Output the full material exactly as it appears here.
***** GIVEN INFORMATION *****
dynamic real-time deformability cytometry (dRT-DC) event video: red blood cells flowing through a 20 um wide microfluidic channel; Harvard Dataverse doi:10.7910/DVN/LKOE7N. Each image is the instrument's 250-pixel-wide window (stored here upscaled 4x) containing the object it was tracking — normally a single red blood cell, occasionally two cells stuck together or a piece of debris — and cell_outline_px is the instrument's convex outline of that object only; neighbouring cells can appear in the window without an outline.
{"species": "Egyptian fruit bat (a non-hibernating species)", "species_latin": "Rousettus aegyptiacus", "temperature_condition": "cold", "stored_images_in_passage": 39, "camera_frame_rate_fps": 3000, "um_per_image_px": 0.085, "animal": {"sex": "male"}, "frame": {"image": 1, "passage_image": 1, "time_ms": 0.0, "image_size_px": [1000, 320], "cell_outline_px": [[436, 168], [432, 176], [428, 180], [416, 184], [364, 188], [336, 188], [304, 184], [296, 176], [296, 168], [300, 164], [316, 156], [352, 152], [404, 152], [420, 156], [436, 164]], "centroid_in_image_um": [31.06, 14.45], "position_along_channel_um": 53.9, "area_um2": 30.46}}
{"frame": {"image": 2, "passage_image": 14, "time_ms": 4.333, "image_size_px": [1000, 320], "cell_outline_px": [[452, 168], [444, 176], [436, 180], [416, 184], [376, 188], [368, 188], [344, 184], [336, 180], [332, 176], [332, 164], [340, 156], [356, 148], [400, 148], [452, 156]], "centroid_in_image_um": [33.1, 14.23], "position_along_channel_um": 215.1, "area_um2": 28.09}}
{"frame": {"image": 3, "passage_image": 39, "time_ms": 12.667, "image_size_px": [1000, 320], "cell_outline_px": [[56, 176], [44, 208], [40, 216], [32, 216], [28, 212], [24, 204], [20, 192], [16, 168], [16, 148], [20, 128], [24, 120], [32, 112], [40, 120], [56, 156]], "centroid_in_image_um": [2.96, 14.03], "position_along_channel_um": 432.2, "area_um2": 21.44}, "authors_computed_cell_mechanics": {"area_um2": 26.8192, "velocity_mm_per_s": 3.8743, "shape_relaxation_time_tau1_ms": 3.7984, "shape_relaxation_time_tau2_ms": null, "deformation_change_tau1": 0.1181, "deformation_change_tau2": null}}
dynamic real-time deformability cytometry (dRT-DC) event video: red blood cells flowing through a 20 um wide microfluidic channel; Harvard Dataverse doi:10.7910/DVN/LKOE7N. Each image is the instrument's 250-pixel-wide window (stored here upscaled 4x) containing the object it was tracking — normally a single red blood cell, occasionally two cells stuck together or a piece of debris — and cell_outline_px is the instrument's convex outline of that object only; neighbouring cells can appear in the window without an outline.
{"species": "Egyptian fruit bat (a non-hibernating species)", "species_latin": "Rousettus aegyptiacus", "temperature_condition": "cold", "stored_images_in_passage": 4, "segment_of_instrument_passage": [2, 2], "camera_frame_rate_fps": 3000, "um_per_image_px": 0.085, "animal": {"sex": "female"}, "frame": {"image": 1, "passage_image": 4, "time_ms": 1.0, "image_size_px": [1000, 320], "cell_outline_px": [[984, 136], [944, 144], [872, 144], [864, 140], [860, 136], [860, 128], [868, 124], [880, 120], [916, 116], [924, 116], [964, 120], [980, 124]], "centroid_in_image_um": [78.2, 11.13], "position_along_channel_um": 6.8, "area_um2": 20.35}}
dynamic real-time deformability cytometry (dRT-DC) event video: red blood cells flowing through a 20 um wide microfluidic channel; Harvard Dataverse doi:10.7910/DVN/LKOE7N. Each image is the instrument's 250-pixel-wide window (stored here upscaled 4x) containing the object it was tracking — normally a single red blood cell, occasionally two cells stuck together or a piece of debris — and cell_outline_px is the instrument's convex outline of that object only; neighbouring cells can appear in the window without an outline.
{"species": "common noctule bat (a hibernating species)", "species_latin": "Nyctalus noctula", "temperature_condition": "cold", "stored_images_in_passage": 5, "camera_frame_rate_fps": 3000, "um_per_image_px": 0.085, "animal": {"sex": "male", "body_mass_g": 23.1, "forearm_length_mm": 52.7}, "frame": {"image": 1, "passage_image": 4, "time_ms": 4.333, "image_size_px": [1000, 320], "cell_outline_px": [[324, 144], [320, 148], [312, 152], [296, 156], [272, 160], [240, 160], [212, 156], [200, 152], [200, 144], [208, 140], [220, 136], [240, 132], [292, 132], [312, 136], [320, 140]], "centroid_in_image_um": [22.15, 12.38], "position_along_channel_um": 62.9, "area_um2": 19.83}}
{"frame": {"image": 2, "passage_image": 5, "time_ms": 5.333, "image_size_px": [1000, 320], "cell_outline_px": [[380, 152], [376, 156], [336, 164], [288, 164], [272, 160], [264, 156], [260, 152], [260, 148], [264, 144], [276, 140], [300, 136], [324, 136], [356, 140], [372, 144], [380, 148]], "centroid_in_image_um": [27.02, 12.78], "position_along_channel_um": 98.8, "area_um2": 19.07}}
*****
### WORKED ANSWER
dynamic real-time deformability cytometry (dRT-DC) event video: red blood cells flowing through a 20 um wide microfluidic channel; Harvard Dataverse doi:10.7910/DVN/LKOE7N. Each image is the instrument's 250-pixel-wide window (stored here upscaled 4x) containing the object it was tracking — normally a single red blood cell, occasionally two cells stuck together or a piece of debris — and cell_outline_px is the instrument's convex outline of that object only; neighbouring cells can appear in the window without an outline.
{"species": "Egyptian fruit bat (a non-hibernating species)", "species_latin": "Rousettus aegyptiacus", "temperature_condition": "cold", "stored_images_in_passage": 39, "camera_frame_rate_fps": 3000, "um_per_image_px": 0.085, "animal": {"sex": "male"}, "frame": {"image": 1, "passage_image": 1, "time_ms": 0.0, "image_size_px": [1000, 320], "cell_outline_px": [[436, 168], [432, 176], [428, 180], [416, 184], [364, 188], [336, 188], [304, 184], [296, 176], [296, 168], [300, 164], [316, 156], [352, 152], [404, 152], [420, 156], [436, 164]], "centroid_in_image_um": [31.06, 14.45], "position_along_channel_um": 53.9, "area_um2": 30.46}}
{"frame": {"image": 2, "passage_image": 14, "time_ms": 4.333, "image_size_px": [1000, 320], "cell_outline_px": [[452, 168], [444, 176], [436, 180], [416, 184], [376, 188], [368, 188], [344, 184], [336, 180], [332, 176], [332, 164], [340, 156], [356, 148], [400, 148], [452, 156]], "centroid_in_image_um": [33.1, 14.23], "position_along_channel_um": 215.1, "area_um2": 28.09}}
{"frame": {"image": 3, "passage_image": 39, "time_ms": 12.667, "image_size_px": [1000, 320], "cell_outline_px": [[56, 176], [44, 208], [40, 216], [32, 216], [28, 212], [24, 204], [20, 192], [16, 168], [16, 148], [20, 128], [24, 120], [32, 112], [40, 120], [56, 156]], "centroid_in_image_um": [2.96, 14.03], "position_along_channel_um": 432.2, "area_um2": 21.44}, "authors_computed_cell_mechanics": {"area_um2": 26.8192, "velocity_mm_per_s": 3.8743, "shape_relaxation_time_tau1_ms": 3.7984, "shape_relaxation_time_tau2_ms": null, "deformation_change_tau1": 0.1181, "deformation_change_tau2": null}}
dynamic real-time deformability cytometry (dRT-DC) event video: red blood cells flowing through a 20 um wide microfluidic channel; Harvard Dataverse doi:10.7910/DVN/LKOE7N. Each image is the instrument's 250-pixel-wide window (stored here upscaled 4x) containing the object it was tracking — normally a single red blood cell, occasionally two cells stuck together or a piece of debris — and cell_outline_px is the instrument's convex outline of that object only; neighbouring cells can appear in the window without an outline.
{"species": "Egyptian fruit bat (a non-hibernating species)", "species_latin": "Rousettus aegyptiacus", "temperature_condition": "cold", "stored_images_in_passage": 4, "segment_of_instrument_passage": [2, 2], "camera_frame_rate_fps": 3000, "um_per_image_px": 0.085, "animal": {"sex": "female"}, "frame": {"image": 1, "passage_image": 4, "time_ms": 1.0, "image_size_px": [1000, 320], "cell_outline_px": [[984, 136], [944, 144], [872, 144], [864, 140], [860, 136], [860, 128], [868, 124], [880, 120], [916, 116], [924, 116], [964, 120], [980, 124]], "centroid_in_image_um": [78.2, 11.13], "position_along_channel_um": 6.8, "area_um2": 20.35}}
dynamic real-time deformability cytometry (dRT-DC) event video: red blood cells flowing through a 20 um wide microfluidic channel; Harvard Dataverse doi:10.7910/DVN/LKOE7N. Each image is the instrument's 250-pixel-wide window (stored here upscaled 4x) containing the object it was tracking — normally a single red blood cell, occasionally two cells stuck together or a piece of debris — and cell_outline_px is the instrument's convex outline of that object only; neighbouring cells can appear in the window without an outline.
{"species": "common noctule bat (a hibernating species)", "species_latin": "Nyctalus noctula", "temperature_condition": "cold", "stored_images_in_passage": 5, "camera_frame_rate_fps": 3000, "um_per_image_px": 0.085, "animal": {"sex": "male", "body_mass_g": 23.1, "forearm_length_mm": 52.7}, "frame": {"image": 1, "passage_image": 4, "time_ms": 4.333, "image_size_px": [1000, 320], "cell_outline_px": [[324, 144], [320, 148], [312, 152], [296, 156], [272, 160], [240, 160], [212, 156], [200, 152], [200, 144], [208, 140], [220, 136], [240, 132], [292, 132], [312, 136], [320, 140]], "centroid_in_image_um": [22.15, 12.38], "position_along_channel_um": 62.9, "area_um2": 19.83}}
{"frame": {"image": 2, "passage_image": 5, "time_ms": 5.333, "image_size_px": [1000, 320], "cell_outline_px": [[380, 152], [376, 156], [336, 164], [288, 164], [272, 160], [264, 156], [260, 152], [260, 148], [264, 144], [276, 140], [300, 136], [324, 136], [356, 140], [372, 144], [380, 148]], "centroid_in_image_um": [27.02, 12.78], "position_along_channel_um": 98.8, "area_um2": 19.07}}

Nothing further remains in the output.